Je sollicite le consentement des membres de cette Assemblée afin de présenter, conjointement avec le leader de l'opposition officielle, avec les députés de Taschereau, Chomedey, Laporte, Rosemont et Saint-Laurent, la motion suivante : «Que l'Assemblée nationale prenne acte du budget 2026 de l'organisme Exo, qui fait état d'une situation financière alarmante malgré une hausse marquée de l'achalandage, notamment de 24 % sur la ligne de train Candiac et de 15 % sur la ligne Mont-Saint-Hilaire; «Qu'elle s'inquiète de l'abolition de 73 postes chez Exo et de l'incapacité de l'organisme à répondre à la demande croissante, entraînant des situations de surcharge inacceptables où des usagers, notamment des étudiants, sont laissés sur le trottoir faute de place dans les autobus; «Qu'elle reconnaisse que le sous-financement chronique du transport collectif force Exo à puiser dans ses surplus de fonctionnement pour la troisième année consécutive, compromettant ainsi le maintien des actifs et la sécurité à long terme du réseau; «Qu'elle déplore que le manque de vision du gouvernement actuel en matière de transport structurant oblige Exo à reporter des projets essentiels et à limiter les fréquences de service, à l'heure où la lutte contre les changements climatiques et la réduction de la congestion routière devraient être des priorités nationales.» _• (11 h 10) •_
Je vous remercie, Mme la députée.

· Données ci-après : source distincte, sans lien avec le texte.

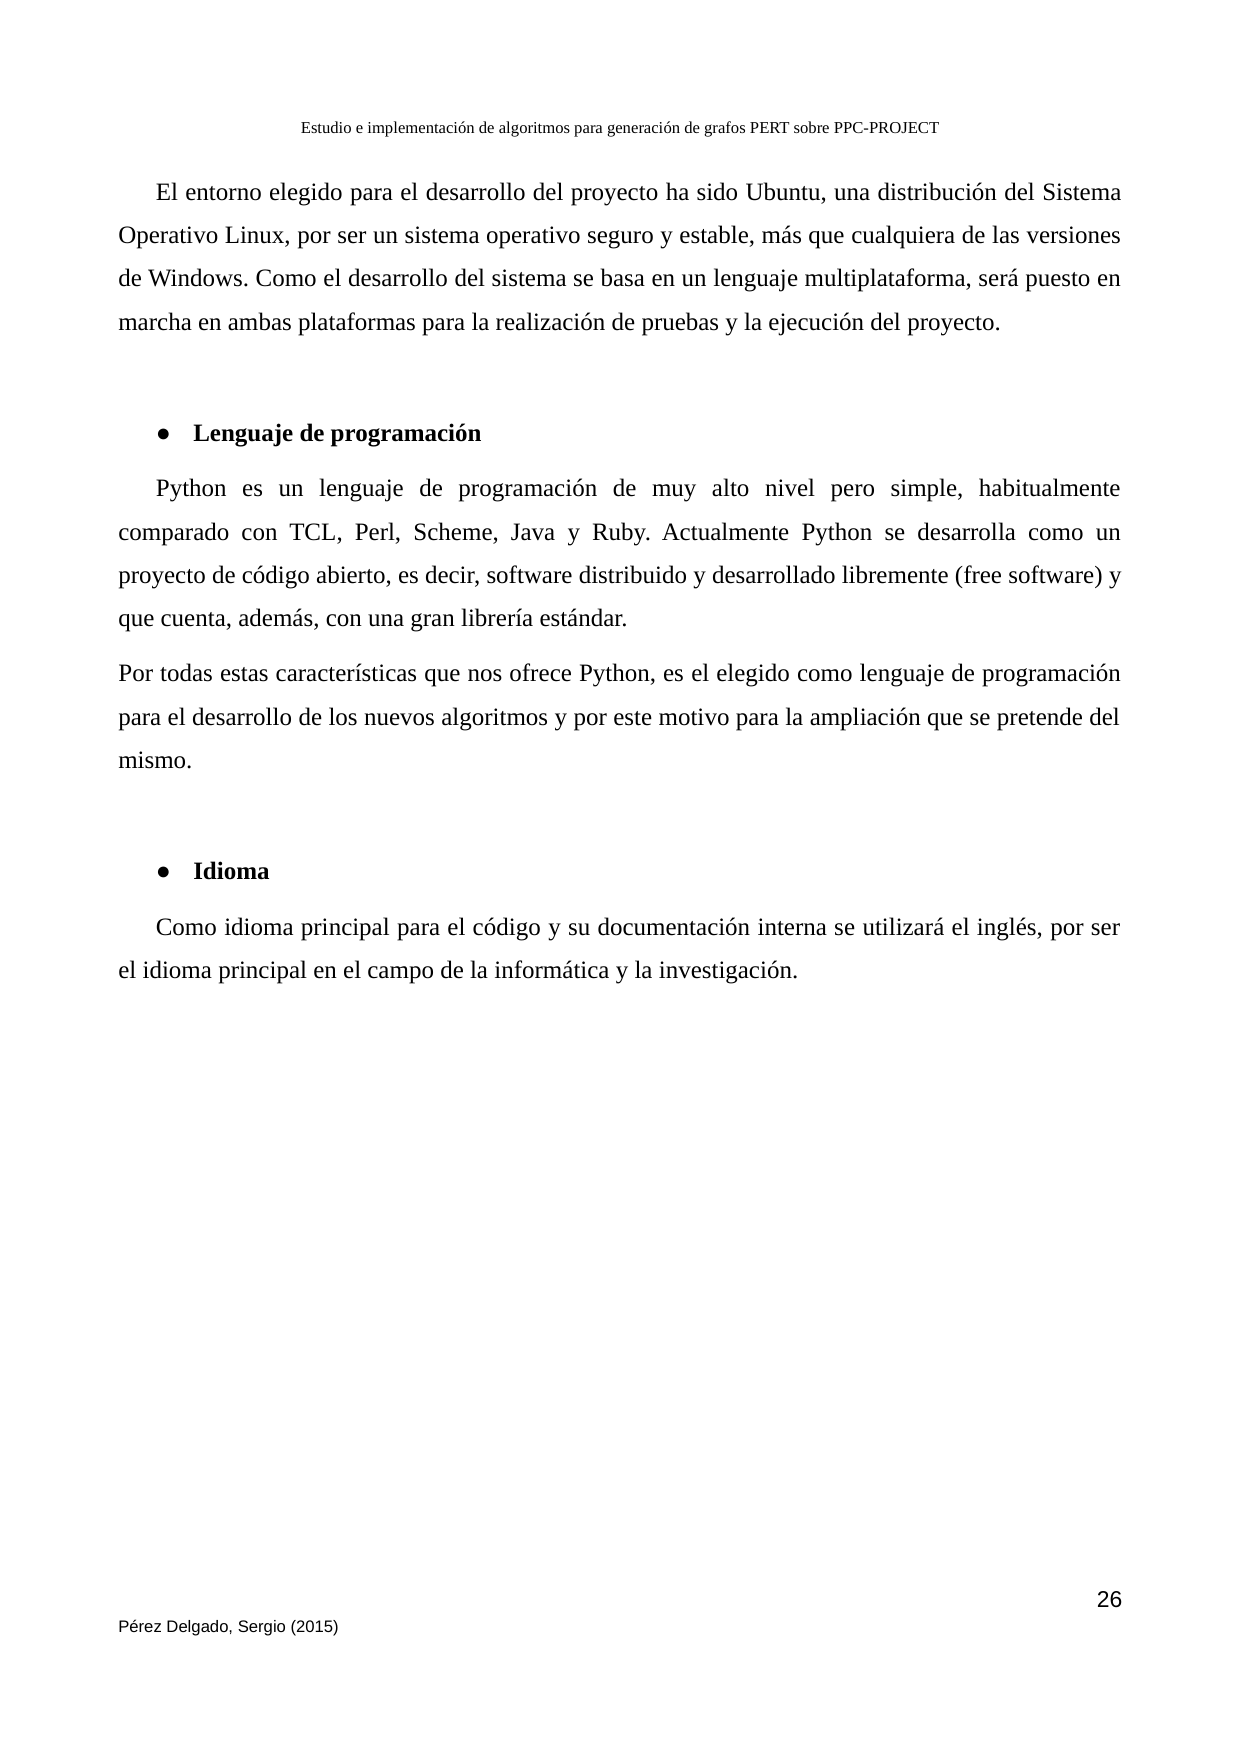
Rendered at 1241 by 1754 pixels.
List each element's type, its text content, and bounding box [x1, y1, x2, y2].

list Idioma [156, 856, 1122, 885]
text Como idioma principal para el código y su documentación interna se utilizará el inglés, por ser el idioma principal en el campo de la informática y la investigación. [118, 912, 1122, 983]
list Lenguaje de programación [156, 418, 1122, 447]
text Python es un lenguaje de programación de muy alto nivel pero simple, habitualmente comparado con TCL, Perl, Scheme, Java y Ruby. Actualmente Python se desarrolla como un proyecto de código abierto, es decir, software distribuido y desarrollado libremente (free software) y que cuenta, además, con una gran librería estándar. [118, 473, 1122, 632]
text El entorno elegido para el desarrollo del proyecto ha sido Ubuntu, una distribución del Sistema Operativo Linux, por ser un sistema operativo seguro y estable, más que cualquiera de las versiones de Windows. Como el desarrollo del sistema se basa en un lenguaje multiplataforma, será puesto en marcha en ambas plataformas para la realización de pruebas y la ejecución del proyecto. [118, 177, 1122, 335]
text Por todas estas características que nos ofrece Python, es el elegido como lenguaje de programación para el desarrollo de los nuevos algoritmos y por este motivo para la ampliación que se pretende del mismo. [118, 658, 1122, 773]
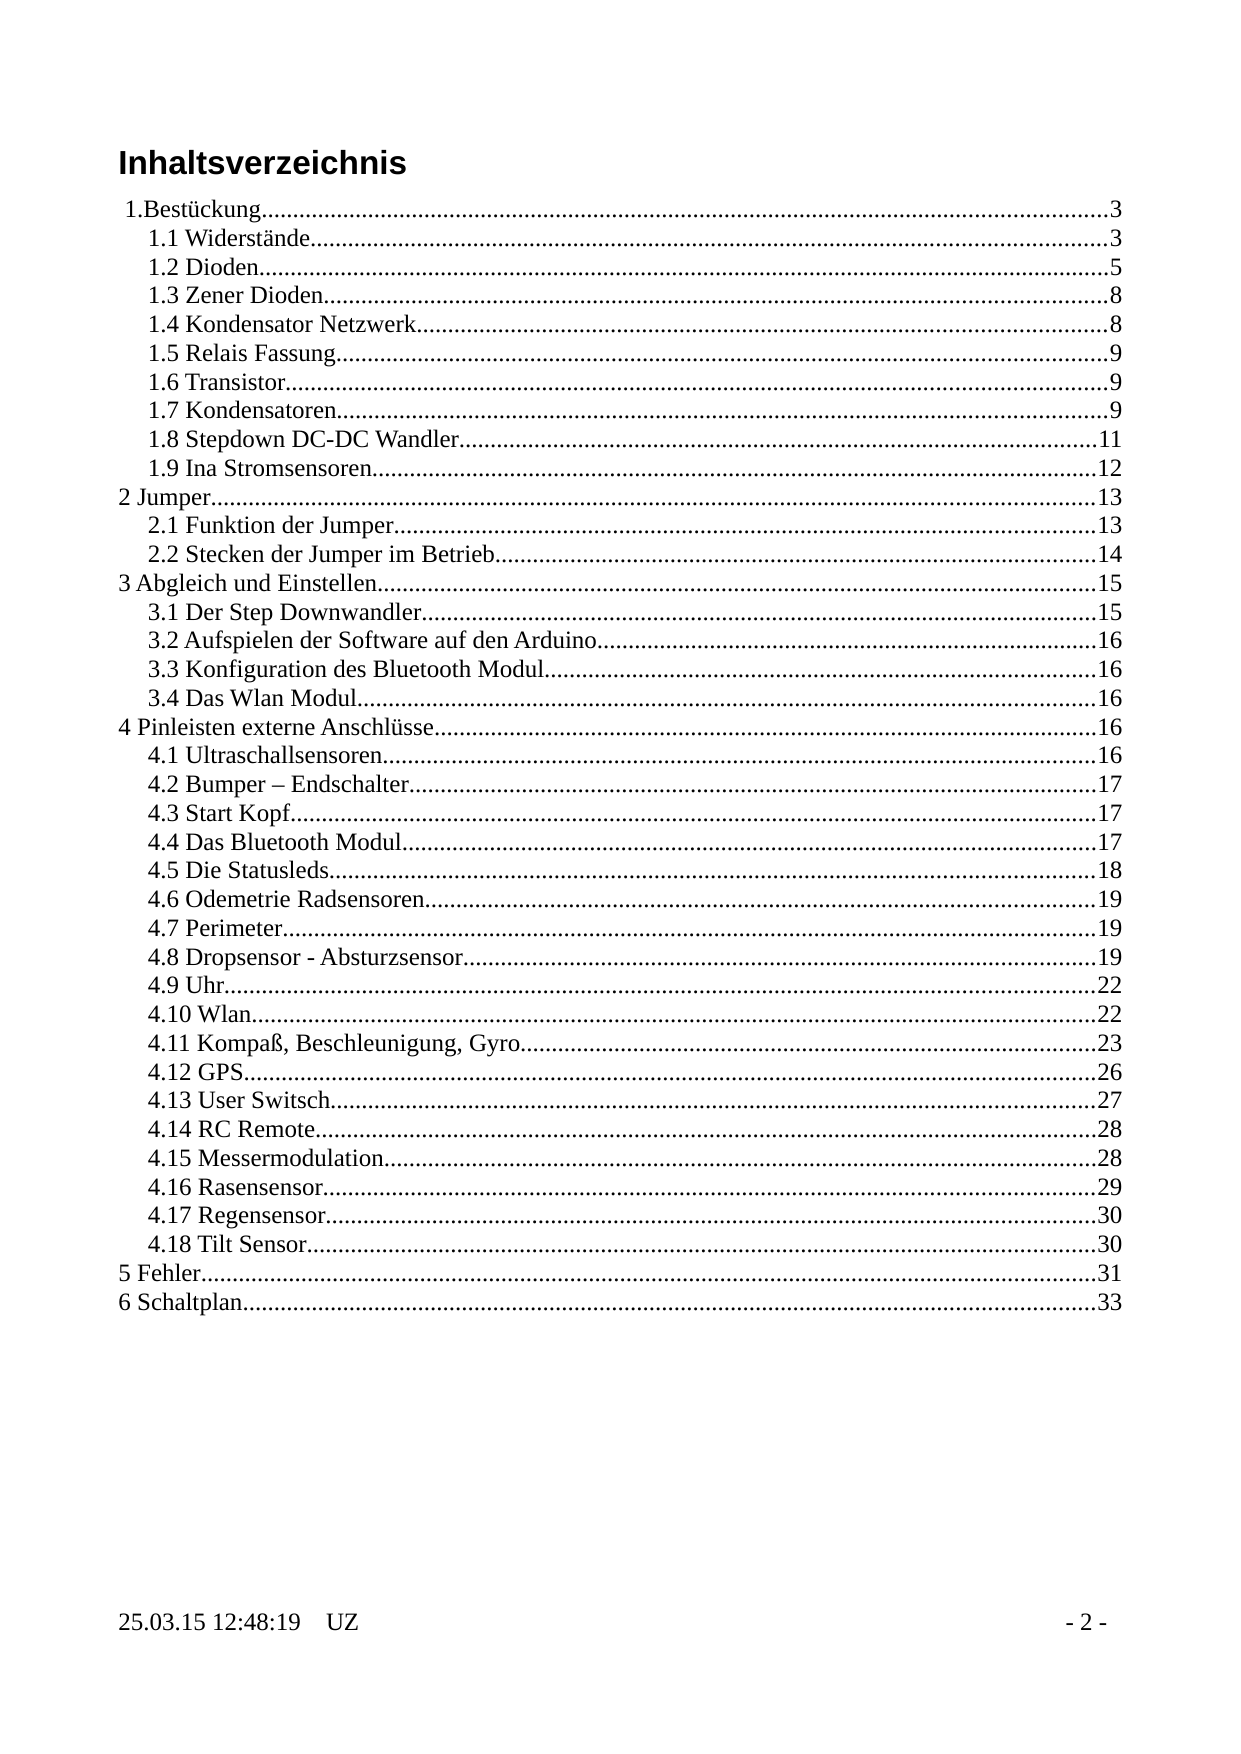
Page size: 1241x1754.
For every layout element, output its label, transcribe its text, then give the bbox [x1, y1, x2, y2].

text 1.3 Zener Dioden 8 [148, 280, 1122, 309]
text 4.14 RC Remote 28 [148, 1114, 1122, 1143]
text 4.18 Tilt Sensor 30 [148, 1229, 1122, 1258]
text 4.8 Dropsensor - Absturzsensor 19 [148, 942, 1122, 970]
text 4.4 Das Bluetooth Modul 17 [148, 827, 1122, 855]
text 5 Fehler 31 [118, 1258, 1122, 1287]
text 3.4 Das Wlan Modul 16 [148, 683, 1122, 712]
text 4.13 User Switsch 27 [148, 1085, 1122, 1114]
text 1.4 Kondensator Netzwerk 8 [148, 309, 1122, 338]
text 3.1 Der Step Downwandler 15 [148, 597, 1122, 625]
text 2.1 Funktion der Jumper 13 [148, 510, 1122, 539]
text 4.9 Uhr 22 [148, 970, 1122, 999]
text 4 Pinleisten externe Anschlüsse 16 [118, 712, 1122, 740]
text 4.17 Regensensor 30 [148, 1200, 1122, 1229]
text 1.8 Stepdown DC-DC Wandler 11 [148, 424, 1122, 453]
text 3.3 Konfiguration des Bluetooth Modul 16 [148, 654, 1122, 683]
subtitle Inhaltsverzeichnis [118, 143, 1122, 182]
text 4.12 GPS 26 [148, 1057, 1122, 1085]
text 6 Schaltplan 33 [118, 1287, 1122, 1315]
text 4.15 Messermodulation 28 [148, 1143, 1122, 1172]
text 1.7 Kondensatoren 9 [148, 395, 1122, 424]
text 2 Jumper 13 [118, 482, 1122, 510]
text 4.7 Perimeter 19 [148, 913, 1122, 942]
text 4.2 Bumper – Endschalter 17 [148, 769, 1122, 798]
text 1.9 Ina Stromsensoren 12 [148, 453, 1122, 482]
text 1.6 Transistor 9 [148, 367, 1122, 395]
text 3 Abgleich und Einstellen 15 [118, 568, 1122, 597]
text 4.1 Ultraschallsensoren 16 [148, 740, 1122, 769]
text 2.2 Stecken der Jumper im Betrieb 14 [148, 539, 1122, 568]
text 1.2 Dioden 5 [148, 252, 1122, 280]
text 4.11 Kompaß, Beschleunigung, Gyro 23 [148, 1028, 1122, 1057]
text 4.10 Wlan 22 [148, 999, 1122, 1028]
text 1.5 Relais Fassung 9 [148, 338, 1122, 367]
text 4.6 Odemetrie Radsensoren 19 [148, 884, 1122, 913]
text 3.2 Aufspielen der Software auf den Arduino 16 [148, 625, 1122, 654]
text 1.Bestückung 3 [118, 194, 1122, 223]
text 4.5 Die Statusleds 18 [148, 855, 1122, 884]
text 4.16 Rasensensor 29 [148, 1172, 1122, 1200]
text 4.3 Start Kopf 17 [148, 798, 1122, 827]
text 1.1 Widerstände 3 [148, 223, 1122, 252]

Est-ce qu'il y a consentement pour débattre de cette motion?
...
Il n'y a pas de consentement. Donc, nous allons poursuivre. Je souhaite entendre un membre du groupe formant le gouvernement. M. le ministre de l'Immigration, de la Francisation et de l'Intégration. À vous la parole.
Demander au gouvernement fédéral de renouveler les permis de travail des travailleurs étrangers en s'arrimant au gouvernement du Québec
Merci, Mme la Présidente. Je sollicite le consentement de cette Assemblée afin de présenter la motion suivante conjointement avec le député de Laurier-Dorion, la députée de Rimouski, le député d'Abitibi-Est et la députée de Laporte : «Que l'Assemblée nationale reconnaisse la légitimité du gouvernement du Québec à déterminer ses niveaux d'immigration ainsi que de décider des critères de sélection de son immigration permanente sans être influencé par la décision du gouvernement fédéral; «Qu'elle rappelle que la fin imminente de plusieurs milliers de permis de travail cause de graves inquiétudes dans la population de résidents non permanents et chez nos entrepreneurs, particulièrement dans les régions; «Qu'enfin, elle demande au gouvernement fédéral de renouveler les permis de travail des travailleurs étrangers en s'arrimant au gouvernement du Québec afin de protéger nos industries, notre économie régionale, et nos services essentiels.»
Je vous remercie, M. le ministre. Est-ce qu'il y a consentement pour débattre de cette motion?
...
Mise aux voix
Donc, le vote est maintenant ouvert. Nous votons sur la motion de M. le ministre de l'Immigration. Le vote... le vote est maintenant terminé. M. le secrétaire général, pour le résultat.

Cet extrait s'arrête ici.